Make no mistake, Dominion’s electric rate plan would boost rates
Dominion Resources, Inc. is trying to convince us that Connecticut ratepayers will somehow save money by paying higher prices for the power Millstone provides to the electrical grid.
In his March 7 letter, Kevin R. Hennessy, State Policy Director – New England for Dominion Resources, Inc., the private company based in Virginia that owns the Millstone Nuclear plant, takes various steps to hide an obvious fact: Dominion is seeking higher selling prices for the power they produce, higher prices that will ultimately come out of ratepayer pockets.
This fact, that Dominion seeks to boost shareholder profits by raising electric rates for all Connecticut ratepayers, is why major consumer organizations, ConnPIRG, AARP and CCAG, oppose this scheme.
Connecticut restructured its electricity industry in the late 1990’s, moving from state regulation of power generation to participation in a regional competitive wholesale marketplace. Dominion purchased Millstone in 2000 and has made healthy profits since then, due to Connecticut’s long-standing high electricity prices. Now that low natural gas prices and increasing competition from low cost renewable resources are bringing down wholesale electricity prices, reducing shareholder returns for Dominion, they are asking the state to intervene on their behalf.
What is particularly outrageous is Dominion is not even claiming that the reduction in wholesale electric prices threatens the viability of their power plant – only that it might in the future. Dominion proposes a “heads I win, tails you lose” scenario: They benefit from competitive markets when market conditions provide healthy profit margins, and force ratepayers to pay more when market competition lowers prices. Even if there was a threat of imminent closure, the regional wholesale market has mechanisms to ensure enough power is provided to the regional grid, providing other opportunities for Dominion to boost revenues if needed to stay open.

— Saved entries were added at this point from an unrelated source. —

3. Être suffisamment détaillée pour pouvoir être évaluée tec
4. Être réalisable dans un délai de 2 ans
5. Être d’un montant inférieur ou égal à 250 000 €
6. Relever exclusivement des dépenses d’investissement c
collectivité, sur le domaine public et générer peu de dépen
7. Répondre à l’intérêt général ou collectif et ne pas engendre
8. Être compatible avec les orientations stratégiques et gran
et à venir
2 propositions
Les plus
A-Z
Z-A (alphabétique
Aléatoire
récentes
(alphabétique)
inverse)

Even worse, Dominion’s proposal would prop up an old existing technology by undercutting renewable wind and solar power. The state power auction Dominion wishes to enter has been created to develop new renewable energy resources in Connecticut and New England, not to prop up mature, uncompetitive power plants. Nuclear power represents about 50 percent of the power generated in Connecticut. If that volume of power is allowed to displace demand for renewables, it could stifle continued growth of wind and solar power here and throughout New England. That would set back current progress being made towards shifting to 100 percent clean, safe, affordable renewable energy in coming years.

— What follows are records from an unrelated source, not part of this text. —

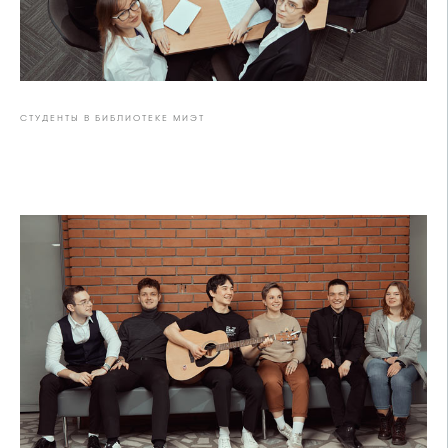
СТУДЕНТЫ В БИБЛИОТЕКЕ МИЭТ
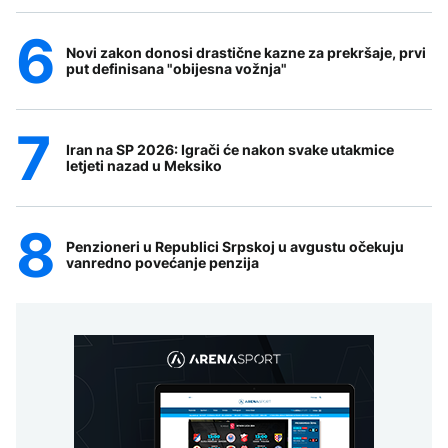
Novi zakon donosi drastične kazne za prekršaje, prvi
put definisana "obijesna vožnja"
Iran na SP 2026: Igrači će nakon svake utakmice
letjeti nazad u Meksiko
Penzioneri u Republici Srpskoj u avgustu očekuju
vanredno povećanje penzija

Dominion’s nuclear power plants are old and getting older. Rather than prop them up with subsidies and higher rates for Connecticut’s consumers, we should be encouraging continued rapid growth of the cleaner, safer, and cheaper renewable energy sources we need to meet our energy needs once the nuclear plants reach the end of their life and must be shut down.
Katharine Cohen is state director of ConnPIRG.